Merger Paying Off As Sales Rocket Upward At SpartanNash

SpartanNash sign

Grand Rapids, Mich.-based SpartanNash Co. reported consolidated net sales for the second quarter of $1.8 billion vs. $651.1 million last year, an increase of 178 percent, primarily due to $1.2 billion in sales generated as a result of the November 2013 merger of Spartan Stores and Nash Finch.

Reported operating earnings increased 115.3 percent to $32.6 million compared to $15.2 million for the prior-year quarter, primarily due to contributions from the merger. The company said the increase was partially offset by the impact of low inflation, increased integration, restructuring and asset impairment charges, additional LIFO expense and a pension settlement accounting charge.

“We have also made significant progress with our merger integration efforts and remain committed to providing excellent service and value to all of our retail, food distribution and military customers,” said SpartanNash President and CEO Dennis Eidson.

Net sales for the food distribution segment increased 182.4 percent to $767.9 million in the second quarter from $271.9 million for the second quarter last year.
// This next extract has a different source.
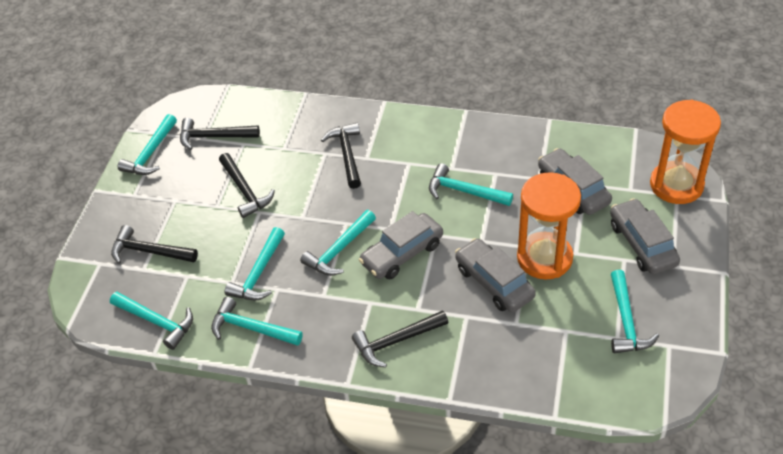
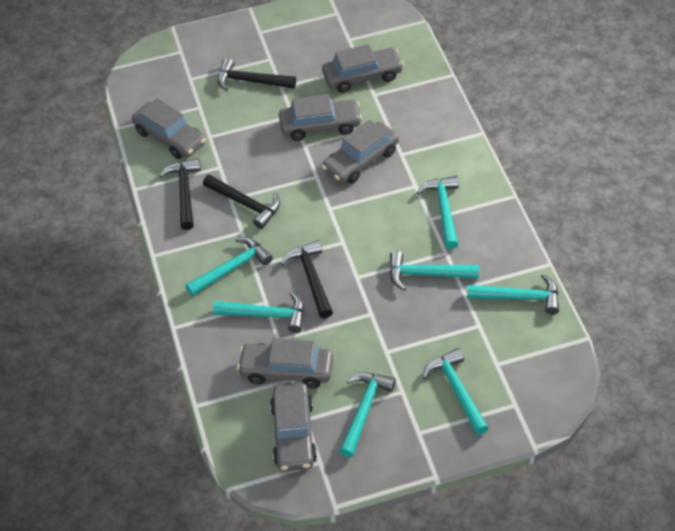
black hammer: [111,225,198,264] [180,118,260,150] [219,153,275,218] [321,123,361,189] [352,310,448,368] = 5 -> [159,158,201,230] [203,174,280,229] [217,58,296,91] [281,240,333,318] = 4
grey car: [359,211,443,279] [455,238,536,312] [538,148,612,215] [610,198,680,274] = 4 -> [132,98,206,159] [237,338,333,388] [270,383,317,471] [279,94,362,141] [322,44,404,93] [322,120,399,184] = 6
orange hourglass: [517,172,581,279] [650,100,721,204] = 2 -> none = 0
The increase in sales was due to $501.4 million in sales from Nash Finch, partially offset by the negative effect of the change in timing of the Easter holiday and a reduction to the Supplemental Nutrition Assistance Program (SNAP).

Net sales for the retail segment increased 42.4 percent to $539.8 million in the second quarter from $379.2 million for the second quarter last year, primarily due to $184.9 million in sales generated as a result of the merger and new and remodeled stores. Comparable store sales, excluding fuel, were flat to the prior year, which the company attributed to the later timing of Easter and SNAP benefits reduction. Retail sales reflect $17.1 million in fewer sales due to store closures as well.

Two supermarkets were sold to distribution customers and one underperforming supermarket was closed during the second quarter. Also during the quarter, three major remodels were completed and the company began construction on two new stores. SpartanNash ended the quarter with 166 corporate-owned stores and 30 fuel centers.

Net sales for the company’s military segment were $502.4 million.

Spartan Nash anticipates third quarter net sales will be at or slightly below third quarter results last year. For the fiscal year, the company is maintaining its previously issued guidance of consolidated net sales in the range of $7.90 billion to $8.04 billion.

“As we look to the second half of the year, we remain optimistic that we are in a position to deliver our sales and earnings outlook for fiscal 2014, despite the lack of non-perishable inflation, negative impact of the reduction in SNAP benefits and competitive openings,” Eidson said. “We will continue to invest in the consumer experience by completing five major remodels and re-banners and opening one new store in West Lafayette, Ind.”

The company continues to expect capital expenditures for fiscal year 2014 to be in the range of $77.0 million to $82.0 million.

SpartanNash currently operates 166 supermarkets primarily under the banners of Family Fare Supermarkets, D&W Fresh Markets, Family Fresh, No Frills, Bag ‘n Save, Sun Mart and Econofoods.